Court of Criminal Appeals of Tennessee. at Knoxville
Jun 16, 1999
Case C.C.A. No. 03C01-9706-CR-00222 (Tenn. Crim. App. Jun. 16, 1999)

Summary

finding probable cause to search a person after officer smelled marijuana and observed smoke lingering about appellant's person

Summary of this case from State v. Crosby

Opinion

Case C.C.A. No. 03C01-9706-CR-00222

June 16, 1999

Appeal from Green County, Hon. James E. Beckner, Judge

AFFIRMED

For the Appellant:

Greg W. Eichelman, Office of the Public Defender

For the Appellee:

John Knox Walkup, Attorney General and Reporter, Sandy C. Patrick C. Berkeley Bell, District Attorney General, Eric D. Christiansen, Assistant District Attorney


The appellant, Reginald Allan Gillespie, was convicted by a Greene County jury of one (1) count of possession of with the intent to sell more than 0.5 grams of cocaine, a Class B felony, one (1) count of simple possession of marijuana, a Class A misdemeanor, and one (1) count of unlawful possession of a weapon, a Class E felony.

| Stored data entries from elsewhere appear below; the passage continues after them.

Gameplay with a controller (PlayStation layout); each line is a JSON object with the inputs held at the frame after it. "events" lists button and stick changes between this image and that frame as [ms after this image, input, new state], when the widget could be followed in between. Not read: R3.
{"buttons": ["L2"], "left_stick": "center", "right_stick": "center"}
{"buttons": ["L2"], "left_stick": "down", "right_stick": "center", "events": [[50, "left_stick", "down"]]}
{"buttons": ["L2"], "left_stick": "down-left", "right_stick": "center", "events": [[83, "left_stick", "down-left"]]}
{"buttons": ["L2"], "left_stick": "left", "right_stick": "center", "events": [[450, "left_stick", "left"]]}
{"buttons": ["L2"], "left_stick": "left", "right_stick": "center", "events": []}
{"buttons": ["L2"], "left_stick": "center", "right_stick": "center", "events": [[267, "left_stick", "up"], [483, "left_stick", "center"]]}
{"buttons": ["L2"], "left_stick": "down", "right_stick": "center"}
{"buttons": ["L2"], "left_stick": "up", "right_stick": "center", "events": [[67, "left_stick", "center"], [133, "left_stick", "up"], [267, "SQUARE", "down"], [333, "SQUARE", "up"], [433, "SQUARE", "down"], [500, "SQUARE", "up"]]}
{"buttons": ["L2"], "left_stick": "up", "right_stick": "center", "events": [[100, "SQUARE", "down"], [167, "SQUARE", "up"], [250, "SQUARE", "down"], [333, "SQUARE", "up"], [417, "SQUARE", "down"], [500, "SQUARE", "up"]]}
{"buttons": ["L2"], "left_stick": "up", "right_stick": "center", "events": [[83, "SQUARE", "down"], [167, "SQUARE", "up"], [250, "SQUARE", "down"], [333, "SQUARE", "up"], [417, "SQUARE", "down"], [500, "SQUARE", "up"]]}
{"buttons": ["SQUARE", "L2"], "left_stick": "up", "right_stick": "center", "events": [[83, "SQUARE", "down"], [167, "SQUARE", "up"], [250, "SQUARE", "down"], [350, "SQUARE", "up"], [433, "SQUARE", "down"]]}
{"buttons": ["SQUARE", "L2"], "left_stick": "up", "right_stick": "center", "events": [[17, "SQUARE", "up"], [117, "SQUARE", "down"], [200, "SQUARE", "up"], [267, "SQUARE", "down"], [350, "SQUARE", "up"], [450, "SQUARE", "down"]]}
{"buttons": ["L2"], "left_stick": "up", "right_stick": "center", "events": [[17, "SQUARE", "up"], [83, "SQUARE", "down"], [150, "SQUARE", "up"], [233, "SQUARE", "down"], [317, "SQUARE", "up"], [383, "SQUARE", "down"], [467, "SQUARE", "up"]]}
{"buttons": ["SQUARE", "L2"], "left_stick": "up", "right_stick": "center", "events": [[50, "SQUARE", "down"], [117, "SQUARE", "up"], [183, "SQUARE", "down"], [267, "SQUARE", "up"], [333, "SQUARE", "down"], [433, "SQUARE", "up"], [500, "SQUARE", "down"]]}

He was sentenced as a Range I, standard offender to ten (10) years for possession of cocaine with the intent to sell, one (1) year for unlawful possession of a weapon and eleven (11) months and twenty-nine (29) days for possession of marijuana. On appeal, Appellant raises three issues:

1) whether the trial court properly denied Appellant's motion to suppress the evidence seized in the search of Appellant's person;

2) whether there was sufficient evidence at trial to support the jury's verdict; and

3) whether the trial court erred in imposing his sentences.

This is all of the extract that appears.